Average income homeowners will actually pay more for MSP

By Jordan Bateman

Finance Minister Michael de Jong pulled out some bright red lipstick and smeared it all over the Medical Services Premium (MSP) tax pig in the 2016-17 B.C. Budget.

This was a marketing gimmick, torn from the playbook of family restaurants everywhere.

Sure, the lipstick looks good in a headline: “Children now MSP free!” and that theme will no doubt dominate BC Liberal MLAs’ Twitter streams leading into the May 2017 election. But the numbers don’t lie: the taxman will collect $124 million more in MSP taxes next year, with tax hikes for people making far less than the average provincial income.

Married with kids? You may think from those budget headlines and MLA tweets that you’ll see a break on your MSP tax next year.

Not true. If your household brought in more than $51,000 last year – the average provincial income is $74,150 – you’ll actually pay more.

Senior couples making more than $51,000 a year will feel an even harder pinch: their monthly tax will jump from $136 to $156 – a tax hike of $240 next year. Couples without children, making $45,000 per year, will see the same jump.

Even if you make less than $51,000 and pay less MSP next year, this reprieve is temporary: the B.C. Liberals show no sign of straying from their plan to raise this tax every single year.

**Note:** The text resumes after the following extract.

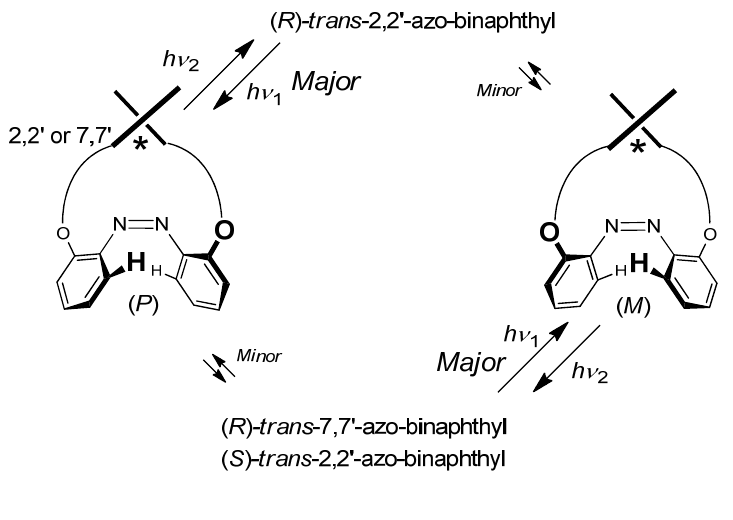
Figure 15. Twisting pattern of cis -azobenzenes induced by axial chirality of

This double down on the unfair MSP tax is all the more frustrating from a government that claims they want to make life more affordable in B.C. and were dropping pre-budget hints at changes that would help everyone. Instead, the middle class took a direct hit.

Hands up, readers: how many of you, when paying the smorgasbord of taxes, levies and fees, think health care is free? Do British Columbians really have a better handle on the costs of health care than the average Albertan or Manitoban?

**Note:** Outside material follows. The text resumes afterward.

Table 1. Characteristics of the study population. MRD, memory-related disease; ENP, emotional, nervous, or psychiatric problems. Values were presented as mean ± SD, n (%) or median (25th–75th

The reason to roll MSP into the income-tax system is efficiency. Why spend a couple hundred million dollars every year to collect a tax when we already have a system that works? A system that is tied to income levels and has clear collection mechanisms? Roll it into income tax and give everyone a break by passing along the collection savings.

The decision to keep the separate, unfair MSP tax system is political. Keeping the MSP system makes it tougher to do an apple-to-apple income tax comparison with other provinces.

Premier Christy Clark and de Jong want to move into the next election with headlines about low income taxes and free MSP for kids.

If there is a small glimmer of hope for taxpayers, it’s this: the BC Liberals are finally admitting that there is a problem with MSP taxes. The changes to help single-parent families and the kids-are-MSP-free gimmick show that.

This means they are sensitive to the public pressure on this.

Jordan Bateman is the Canadian Taxpayers Federation’s B.C. director.